The Founder Reviews
(Full review TBD)
The power of this film is the way that it uses the sentimentalism of the McDonald's brand to pull you in as a viewer, and then succinctly pulls open the curtains to show the back room corruption that led to its eventual franchising and fast food monopolizing. In the early goings I had a big smile on my face. In the final moments I was staring at the screen in horror. And I say this having already known the story. To see it dramatized on screen brings a whole other slew of emotions. Ray Kroc just might be one of the most realized on screen villains in a long time, and I say this understanding that every "true story" is an interpretation of a its particular characters. But this interpretation is a compelling and affective one.

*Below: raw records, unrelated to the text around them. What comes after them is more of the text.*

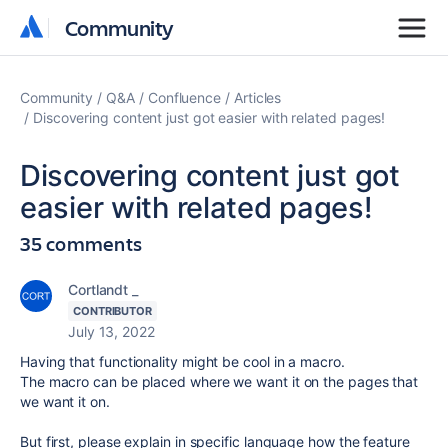
Community
Community
Community
Q&A
Confluence
Articles
Discovering content just got easier with related pages!
Discovering content just got
easier with related pages!
35 comments
Cortlandt _
CONTRIBUTOR
July 13, 2022
Having that functionality might be cool in a macro.
The macro can be placed where we want it on the pages that
we want it on.
But first, please explain in specific language how the feature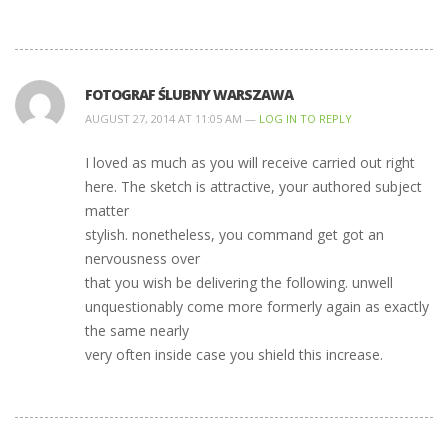
FOTOGRAF ŚLUBNY WARSZAWA
AUGUST 27, 2014 AT 11:05 AM —
LOG IN TO REPLY
I loved as much as you will receive carried out right
here. The sketch is attractive, your authored subject
matter
stylish. nonetheless, you command get got an
nervousness over
that you wish be delivering the following. unwell
unquestionably come more formerly again as exactly
the same nearly
very often inside case you shield this increase.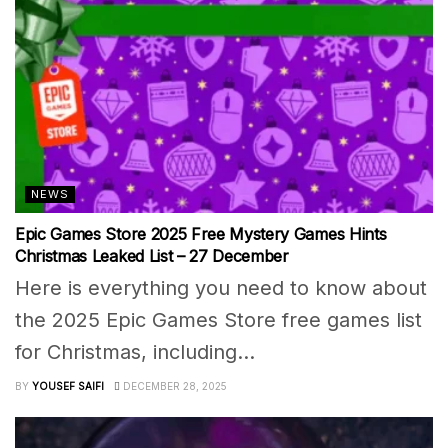
NEWS
Epic Games Store 2025 Free Mystery Games Hints
Christmas Leaked List – 27 December
Here is everything you need to know about
the 2025 Epic Games Store free games list
for Christmas, including...
BY
YOUSEF SAIFI
DECEMBER 28, 2025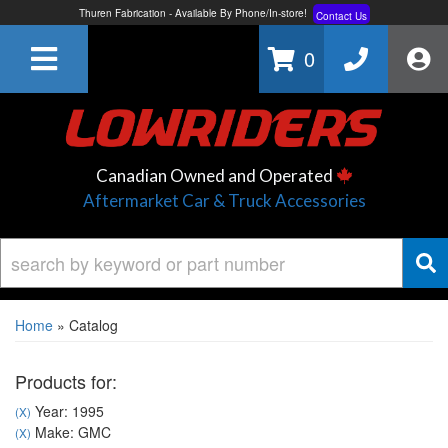
Thuren Fabrication - Available By Phone/In-store!
Contact Us
Lowest Price Price Guaranteed!
Learn More
0
Canadian Owned and Operated
Aftermarket Car & Truck Accessories
Home
»
Catalog
Products for:
Year: 1995
(X)
Make: GMC
(X)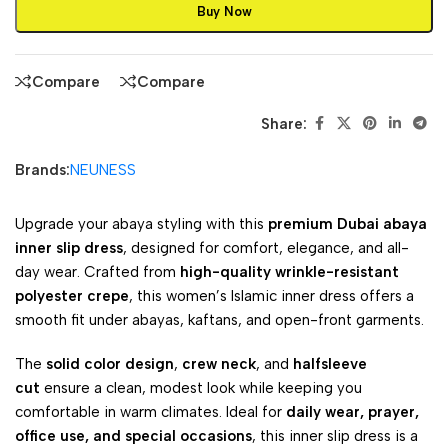
Buy Now
Compare
Compare
Share:
Brands:
NEUNESS
Upgrade your abaya styling with this
premium Dubai abaya
inner slip dress
, designed for comfort, elegance, and all-
day wear. Crafted from
high-quality wrinkle-resistant
polyester crepe
, this women’s Islamic inner dress offers a
smooth fit under abayas, kaftans, and open-front garments.
The
solid color design
,
crew neck
, and
halfsleeve
cut
ensure a clean, modest look while keeping you
comfortable in warm climates. Ideal for
daily wear, prayer,
office use, and special occasions
, this inner slip dress is a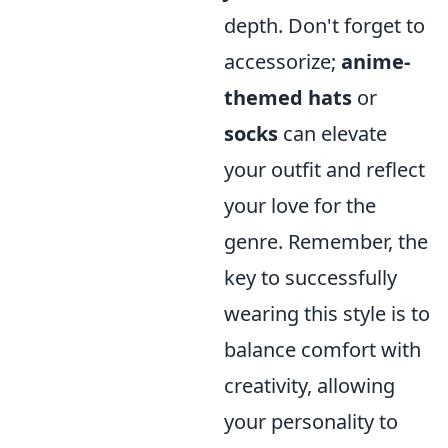
depth. Don't forget to
accessorize;
anime-
themed hats
or
socks
can elevate
your outfit and reflect
your love for the
genre. Remember, the
key to successfully
wearing this style is to
balance comfort with
creativity, allowing
your personality to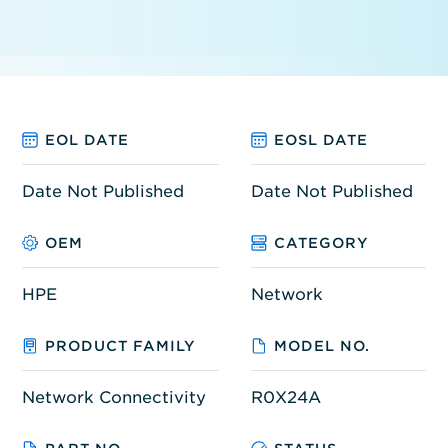
EOL DATE
EOSL DATE
Date Not Published
Date Not Published
OEM
CATEGORY
HPE
Network
PRODUCT FAMILY
MODEL NO.
Network Connectivity
R0X24A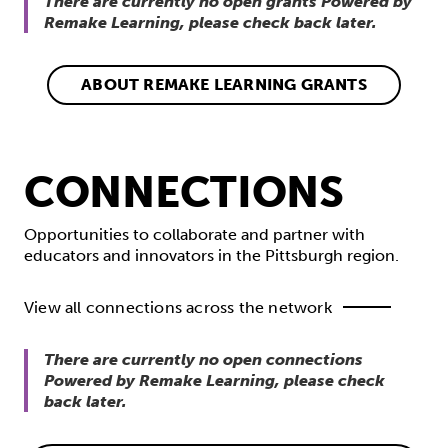
There are currently no open grants Powered by
Remake Learning, please check back later.
ABOUT REMAKE LEARNING GRANTS
CONNECTIONS
Opportunities to collaborate and partner with
educators and innovators in the Pittsburgh region.
View all connections across the network
There are currently no open connections
Powered by Remake Learning, please check
back later.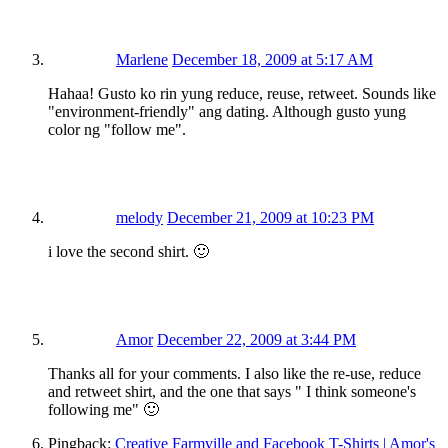
Marlene
December 18, 2009 at 5:17 AM
Hahaa! Gusto ko rin yung reduce, reuse, retweet. Sounds like
"environment-friendly" ang dating. Although gusto yung
color ng "follow me".
melody
December 21, 2009 at 10:23 PM
i love the second shirt. 🙂
Amor
December 22, 2009 at 3:44 PM
Thanks all for your comments. I also like the re-use, reduce
and retweet shirt, and the one that says " I think someone's
following me" 🙂
Pingback:
Creative Farmville and Facebook T-Shirts | Amor's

There is a scene in this film where Ray Kroc sells the idea of McDonalds as a franchise by comparing it to the idea of Church. He calls it the new American Church. And we can see the MDonald brothers being drawn into this idea. For them, their restaurant is like a Church. It is their family. It is their community. It is something sacred, something to be protected and nurtured, not exploited. And as the film moves forward, these two ideas become the means by which Ray Kroc is villainized against his own suggestion. The way forward is through coopting a sacred brand, the sentimentalism of a name that can draw people in based on its promise of good old fashioned values of community and family and friendship. We see this as he brings in "couples", couples who represent a healthy partnership and a healthy relationship to lead and watch over his franchises. These couples stand as a reflection of the McDonalds brothers themselves. And yet in Kroc's own life we watch him living a life that is counter to these values. He abuses and gives away his own relationship. He puts his capitalists pursuit of power ahead of his investment in his family, his wife. He pursues power and fame. And out of it grows a "family" branded establishment that eventually takes over the world.
And yet in a compelling way, the film never lets us forget where the brand started from. The same opportunity, the same freedom that allowed the McDonalds brothers to start the first restaurant out of good intentions opened the door for the potential corruption. And for as much as Kroc believes he is the winner, the question of what it means to win lingers long into the credits. All we feel is loss.